··· GIVEN TEXT

How to treat the ‘novid’ cougher, and other puzzles

9 minute read


The pandemic has made life hard for people with non-covid airway symptoms and those who treat them.


When every cough and snuffle are possibly due to covid, how are patients and GPs supposed to handle people with these once typically innocuous symptoms?

For all the volumes written about covid to date, here are some ticklish problems and questions that remain unanswered.

Respiratory pariahs

Respiratory disease not due to SARS-CoV-2 (novid?) is an appropriate subject for study in the context of the pandemic’s impact on people’s health and on the delivery of healthcare.

During the pandemic, some people have become pariahs in the Australian community and medical system: people with respiratory symptoms who have chronic respiratory disease or acute respiratory symptoms. 

Coughing or sneezing in public can elicit hostile responses from bystanders. Excluding voluntary coughs – and who would release a voluntary cough in public now? – coughs and sneezes are reflexes. They are not deliberate acts of sabotage to put others at risk of infection, but the perception may be: “If you have symptoms, you are supposed to be at home.”

Some of these pariahs have had multiple covid-19 tests. 

Some are children with serial viral respiratory infections, post-infectious cough and upper airway cough syndrome, who attend childcare or school with respiratory symptoms, contravening instructions to stay at home until symptoms have resolved. This is difficult for parents and children.

······

EXERCISE INSTRUCTIONS >>
**a.** Reproduce verbatim the passage of the article on non-covid respiratory symptoms that opens with the words containing "Respiratory pariahs" and closes with "delivery of healthcare.".
**b.** Extend the article on the "novid" cougher, writing the text that follows its final sentence.

··· RECORDS

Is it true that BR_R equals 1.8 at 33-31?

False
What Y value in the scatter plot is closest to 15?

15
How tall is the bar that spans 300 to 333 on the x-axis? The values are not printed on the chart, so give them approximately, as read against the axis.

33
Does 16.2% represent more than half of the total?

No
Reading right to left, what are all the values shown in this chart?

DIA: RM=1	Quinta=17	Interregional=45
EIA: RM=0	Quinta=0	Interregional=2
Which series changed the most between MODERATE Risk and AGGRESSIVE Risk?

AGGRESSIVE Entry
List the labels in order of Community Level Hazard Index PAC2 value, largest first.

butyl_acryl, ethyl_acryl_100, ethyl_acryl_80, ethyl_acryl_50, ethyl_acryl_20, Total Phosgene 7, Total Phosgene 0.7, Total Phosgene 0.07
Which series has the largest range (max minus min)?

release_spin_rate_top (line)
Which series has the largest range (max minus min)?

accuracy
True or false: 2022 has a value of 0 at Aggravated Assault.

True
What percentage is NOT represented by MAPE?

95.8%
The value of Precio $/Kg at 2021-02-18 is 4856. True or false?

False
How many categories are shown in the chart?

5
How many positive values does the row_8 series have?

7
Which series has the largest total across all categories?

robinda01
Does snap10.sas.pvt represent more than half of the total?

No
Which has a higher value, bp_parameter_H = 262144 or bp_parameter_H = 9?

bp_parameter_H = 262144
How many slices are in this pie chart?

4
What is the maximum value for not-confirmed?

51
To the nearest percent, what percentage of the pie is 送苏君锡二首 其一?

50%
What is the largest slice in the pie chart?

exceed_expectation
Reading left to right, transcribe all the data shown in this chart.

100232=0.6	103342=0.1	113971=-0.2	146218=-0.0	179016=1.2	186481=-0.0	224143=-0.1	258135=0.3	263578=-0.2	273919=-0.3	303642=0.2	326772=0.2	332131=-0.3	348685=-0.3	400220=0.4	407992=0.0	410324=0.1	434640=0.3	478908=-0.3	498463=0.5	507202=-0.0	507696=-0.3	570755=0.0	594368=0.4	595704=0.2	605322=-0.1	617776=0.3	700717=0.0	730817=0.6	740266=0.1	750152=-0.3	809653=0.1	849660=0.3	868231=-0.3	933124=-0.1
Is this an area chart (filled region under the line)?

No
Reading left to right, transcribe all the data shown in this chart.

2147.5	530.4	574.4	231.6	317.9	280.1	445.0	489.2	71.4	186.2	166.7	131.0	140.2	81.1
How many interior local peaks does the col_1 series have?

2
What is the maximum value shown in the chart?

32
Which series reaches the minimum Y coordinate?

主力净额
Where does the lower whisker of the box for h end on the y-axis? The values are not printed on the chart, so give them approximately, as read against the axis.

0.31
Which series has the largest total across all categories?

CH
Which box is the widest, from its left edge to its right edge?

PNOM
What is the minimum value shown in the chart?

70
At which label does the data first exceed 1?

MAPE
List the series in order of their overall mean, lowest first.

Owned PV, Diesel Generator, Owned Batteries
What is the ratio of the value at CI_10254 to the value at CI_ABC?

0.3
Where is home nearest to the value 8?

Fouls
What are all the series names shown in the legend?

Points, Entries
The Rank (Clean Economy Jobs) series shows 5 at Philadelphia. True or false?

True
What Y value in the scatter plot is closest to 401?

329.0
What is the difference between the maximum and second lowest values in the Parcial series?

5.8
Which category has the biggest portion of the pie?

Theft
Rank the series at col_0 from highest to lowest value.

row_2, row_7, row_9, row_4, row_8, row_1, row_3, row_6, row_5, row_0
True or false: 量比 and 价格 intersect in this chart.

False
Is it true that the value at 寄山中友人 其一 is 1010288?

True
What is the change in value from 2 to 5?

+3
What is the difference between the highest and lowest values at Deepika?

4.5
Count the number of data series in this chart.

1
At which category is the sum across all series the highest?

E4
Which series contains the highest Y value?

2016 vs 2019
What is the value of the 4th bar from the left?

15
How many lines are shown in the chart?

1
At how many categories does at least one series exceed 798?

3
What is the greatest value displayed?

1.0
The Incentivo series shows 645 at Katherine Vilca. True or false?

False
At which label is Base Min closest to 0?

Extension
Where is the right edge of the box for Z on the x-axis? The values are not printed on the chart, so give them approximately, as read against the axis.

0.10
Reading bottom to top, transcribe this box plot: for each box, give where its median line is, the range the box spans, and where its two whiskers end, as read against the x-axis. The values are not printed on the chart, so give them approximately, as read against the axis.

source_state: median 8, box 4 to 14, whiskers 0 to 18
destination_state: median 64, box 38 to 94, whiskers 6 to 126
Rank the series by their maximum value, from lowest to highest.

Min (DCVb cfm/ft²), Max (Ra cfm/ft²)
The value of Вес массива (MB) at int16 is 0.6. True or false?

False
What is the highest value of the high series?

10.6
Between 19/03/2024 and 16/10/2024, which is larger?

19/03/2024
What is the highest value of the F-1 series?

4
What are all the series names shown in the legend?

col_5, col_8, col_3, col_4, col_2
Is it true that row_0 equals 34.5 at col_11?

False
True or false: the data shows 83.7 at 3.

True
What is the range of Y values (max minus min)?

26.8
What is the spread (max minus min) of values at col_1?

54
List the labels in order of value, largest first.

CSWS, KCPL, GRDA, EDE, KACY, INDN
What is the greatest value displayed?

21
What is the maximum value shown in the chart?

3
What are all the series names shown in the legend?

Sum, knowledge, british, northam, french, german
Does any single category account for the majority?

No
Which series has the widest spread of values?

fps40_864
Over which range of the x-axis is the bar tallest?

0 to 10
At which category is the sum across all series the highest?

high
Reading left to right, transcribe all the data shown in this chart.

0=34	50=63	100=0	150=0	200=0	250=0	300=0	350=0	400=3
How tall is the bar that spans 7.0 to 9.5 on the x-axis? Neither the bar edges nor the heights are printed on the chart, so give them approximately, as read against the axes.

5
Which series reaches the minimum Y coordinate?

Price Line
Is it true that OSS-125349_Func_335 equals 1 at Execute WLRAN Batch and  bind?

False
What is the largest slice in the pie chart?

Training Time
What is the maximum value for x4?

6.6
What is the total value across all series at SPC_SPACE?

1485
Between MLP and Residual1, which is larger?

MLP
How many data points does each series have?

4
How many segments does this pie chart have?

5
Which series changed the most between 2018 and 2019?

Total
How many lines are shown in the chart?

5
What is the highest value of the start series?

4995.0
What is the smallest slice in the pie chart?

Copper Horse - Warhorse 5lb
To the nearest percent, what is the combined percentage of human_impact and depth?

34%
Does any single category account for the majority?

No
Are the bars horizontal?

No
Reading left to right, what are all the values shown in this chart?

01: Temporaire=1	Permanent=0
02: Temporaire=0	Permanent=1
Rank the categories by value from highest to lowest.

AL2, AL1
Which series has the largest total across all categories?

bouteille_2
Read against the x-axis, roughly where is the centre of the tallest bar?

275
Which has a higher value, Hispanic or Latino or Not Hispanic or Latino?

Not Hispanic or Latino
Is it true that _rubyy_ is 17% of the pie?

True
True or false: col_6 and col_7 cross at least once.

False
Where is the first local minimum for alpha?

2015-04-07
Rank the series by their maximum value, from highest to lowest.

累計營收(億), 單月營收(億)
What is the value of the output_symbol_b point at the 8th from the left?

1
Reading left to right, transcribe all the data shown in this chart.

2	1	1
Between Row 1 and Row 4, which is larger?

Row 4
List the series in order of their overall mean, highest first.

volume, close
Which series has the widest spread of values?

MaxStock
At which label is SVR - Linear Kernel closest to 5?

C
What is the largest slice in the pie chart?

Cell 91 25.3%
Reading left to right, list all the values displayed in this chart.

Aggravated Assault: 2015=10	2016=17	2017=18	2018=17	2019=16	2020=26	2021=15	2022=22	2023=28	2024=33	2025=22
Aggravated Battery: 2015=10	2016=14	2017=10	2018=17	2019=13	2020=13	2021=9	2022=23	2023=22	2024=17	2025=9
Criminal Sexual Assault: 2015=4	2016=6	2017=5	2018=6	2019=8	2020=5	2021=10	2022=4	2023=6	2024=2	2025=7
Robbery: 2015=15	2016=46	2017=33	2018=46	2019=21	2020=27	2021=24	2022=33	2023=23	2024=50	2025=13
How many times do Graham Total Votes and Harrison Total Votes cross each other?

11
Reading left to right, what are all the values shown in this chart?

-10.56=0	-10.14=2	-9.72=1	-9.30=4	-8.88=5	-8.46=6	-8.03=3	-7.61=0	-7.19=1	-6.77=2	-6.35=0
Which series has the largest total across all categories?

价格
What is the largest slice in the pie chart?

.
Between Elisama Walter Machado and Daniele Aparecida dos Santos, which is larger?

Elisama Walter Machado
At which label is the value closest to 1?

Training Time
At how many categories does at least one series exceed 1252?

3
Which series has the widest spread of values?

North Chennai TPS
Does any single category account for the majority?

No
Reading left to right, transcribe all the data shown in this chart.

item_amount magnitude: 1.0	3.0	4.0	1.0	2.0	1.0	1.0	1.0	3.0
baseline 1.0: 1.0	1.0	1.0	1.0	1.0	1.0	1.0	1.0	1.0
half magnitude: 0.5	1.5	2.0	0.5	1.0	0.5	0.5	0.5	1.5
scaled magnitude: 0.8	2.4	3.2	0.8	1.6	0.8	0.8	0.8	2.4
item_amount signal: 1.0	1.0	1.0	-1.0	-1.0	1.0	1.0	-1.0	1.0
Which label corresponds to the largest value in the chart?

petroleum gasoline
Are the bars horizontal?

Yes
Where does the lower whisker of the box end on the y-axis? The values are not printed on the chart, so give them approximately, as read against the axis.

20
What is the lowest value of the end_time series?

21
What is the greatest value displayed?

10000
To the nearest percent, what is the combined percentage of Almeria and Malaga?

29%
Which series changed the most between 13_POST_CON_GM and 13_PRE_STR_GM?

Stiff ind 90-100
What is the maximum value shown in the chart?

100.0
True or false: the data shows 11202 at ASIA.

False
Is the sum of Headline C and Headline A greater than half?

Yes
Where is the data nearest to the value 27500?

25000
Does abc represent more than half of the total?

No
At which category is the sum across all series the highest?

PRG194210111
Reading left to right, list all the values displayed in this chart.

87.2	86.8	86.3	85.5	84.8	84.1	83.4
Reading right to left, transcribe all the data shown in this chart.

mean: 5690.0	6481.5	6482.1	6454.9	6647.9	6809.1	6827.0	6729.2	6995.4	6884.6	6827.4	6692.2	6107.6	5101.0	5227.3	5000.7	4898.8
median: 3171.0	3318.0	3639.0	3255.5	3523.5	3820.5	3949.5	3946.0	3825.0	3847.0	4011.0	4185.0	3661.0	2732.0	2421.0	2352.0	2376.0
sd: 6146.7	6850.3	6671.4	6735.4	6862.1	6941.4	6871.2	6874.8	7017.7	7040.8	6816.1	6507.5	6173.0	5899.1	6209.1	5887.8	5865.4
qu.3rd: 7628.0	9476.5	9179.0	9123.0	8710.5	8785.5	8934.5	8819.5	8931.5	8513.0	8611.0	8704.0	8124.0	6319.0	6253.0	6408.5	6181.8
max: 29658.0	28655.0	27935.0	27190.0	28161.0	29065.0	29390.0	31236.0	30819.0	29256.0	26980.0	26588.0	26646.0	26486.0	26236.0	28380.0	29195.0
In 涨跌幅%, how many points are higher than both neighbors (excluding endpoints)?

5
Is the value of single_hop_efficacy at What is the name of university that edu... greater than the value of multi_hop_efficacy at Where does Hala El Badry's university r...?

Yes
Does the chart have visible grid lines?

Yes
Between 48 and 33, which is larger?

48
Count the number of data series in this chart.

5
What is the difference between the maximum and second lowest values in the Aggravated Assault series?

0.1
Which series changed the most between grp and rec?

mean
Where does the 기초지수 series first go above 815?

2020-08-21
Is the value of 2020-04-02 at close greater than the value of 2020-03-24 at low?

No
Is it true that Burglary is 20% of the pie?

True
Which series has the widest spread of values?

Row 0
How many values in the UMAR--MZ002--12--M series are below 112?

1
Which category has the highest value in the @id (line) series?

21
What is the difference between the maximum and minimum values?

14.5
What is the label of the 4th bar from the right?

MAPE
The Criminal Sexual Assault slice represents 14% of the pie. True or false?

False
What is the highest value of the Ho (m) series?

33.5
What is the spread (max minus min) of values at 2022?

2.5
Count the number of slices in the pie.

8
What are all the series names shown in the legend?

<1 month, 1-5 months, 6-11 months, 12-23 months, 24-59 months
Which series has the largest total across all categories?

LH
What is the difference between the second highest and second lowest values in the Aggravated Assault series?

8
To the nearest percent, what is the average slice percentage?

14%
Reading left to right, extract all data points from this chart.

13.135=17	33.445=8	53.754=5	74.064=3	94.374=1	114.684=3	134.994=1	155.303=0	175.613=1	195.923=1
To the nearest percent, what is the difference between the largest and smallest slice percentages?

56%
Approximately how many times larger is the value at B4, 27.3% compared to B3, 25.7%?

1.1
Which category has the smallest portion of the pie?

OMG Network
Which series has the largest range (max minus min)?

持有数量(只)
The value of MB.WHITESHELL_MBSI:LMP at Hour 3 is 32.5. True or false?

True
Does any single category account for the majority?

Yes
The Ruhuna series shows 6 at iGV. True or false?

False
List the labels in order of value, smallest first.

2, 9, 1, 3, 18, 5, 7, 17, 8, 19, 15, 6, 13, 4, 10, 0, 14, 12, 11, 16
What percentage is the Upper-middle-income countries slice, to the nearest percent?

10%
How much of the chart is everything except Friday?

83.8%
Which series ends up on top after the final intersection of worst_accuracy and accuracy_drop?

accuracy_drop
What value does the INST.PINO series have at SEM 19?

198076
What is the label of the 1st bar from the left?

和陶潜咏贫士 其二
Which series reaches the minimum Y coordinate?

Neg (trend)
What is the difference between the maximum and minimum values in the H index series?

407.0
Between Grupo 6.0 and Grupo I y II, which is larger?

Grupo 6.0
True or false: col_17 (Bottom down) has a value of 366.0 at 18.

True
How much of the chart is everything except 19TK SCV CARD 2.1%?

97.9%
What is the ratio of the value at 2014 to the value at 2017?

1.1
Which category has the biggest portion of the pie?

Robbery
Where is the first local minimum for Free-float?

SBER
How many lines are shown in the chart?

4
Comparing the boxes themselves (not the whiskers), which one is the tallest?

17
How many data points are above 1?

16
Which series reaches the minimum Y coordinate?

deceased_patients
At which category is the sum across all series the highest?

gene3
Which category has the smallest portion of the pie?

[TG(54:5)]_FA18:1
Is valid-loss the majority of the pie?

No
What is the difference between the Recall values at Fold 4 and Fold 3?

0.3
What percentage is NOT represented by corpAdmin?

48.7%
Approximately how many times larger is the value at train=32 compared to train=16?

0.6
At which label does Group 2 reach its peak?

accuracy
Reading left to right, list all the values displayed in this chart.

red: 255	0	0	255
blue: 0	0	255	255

······

RESPONSES BY TASK >>
**a.**
Respiratory pariahs

Respiratory disease not due to SARS-CoV-2 (novid?) is an appropriate subject for study in the context of the pandemic’s impact on people’s health and on the delivery of healthcare.

**b.**
Some patients may feel rebuffed by their GP clinic.

Our practice is probably not unique in that space, and staff issues adversely affect our capacity to manage potential covid patients. We have two consulting rooms, a small waiting room and no treatment room. Several staff are medically vulnerable to getting covid-19 and its complications. We do not wear full PPE. 

So, we do not see patients who have respiratory symptoms in person at our clinic. Contrary to patient expectation, a negative covid-19 test result is not a talisman for getting an in-person consultation, even if the test was taken less than 24 hours previously. Could the result be a false negative? If the test were repeated at the time of consultation, would the result be positive?

Patients with respiratory symptoms can have telehealth consultations with the GPs at our clinic. However, we are aware that their care may be suboptimal and discriminatory. 

When a person with respiratory symptoms (or their carer) contacts their GP clinic, they may be informed that they cannot be seen in person and instead may be:

  • offered a telehealth consultation;
  • advised to phone the state covid-19 hotline;
  • told to go to one of the following:
    • a covid testing centre,
    • a GP-led respiratory clinic,
    • another GP clinic, or
    • the emergency department.

Emergency department attendance is not appropriate for mild respiratory illness. It increases the demand on the ED and places the patient and carers in a high-risk setting for transmission of infection. In the crowded waiting room and treatment areas, they can pass on infection or become infected.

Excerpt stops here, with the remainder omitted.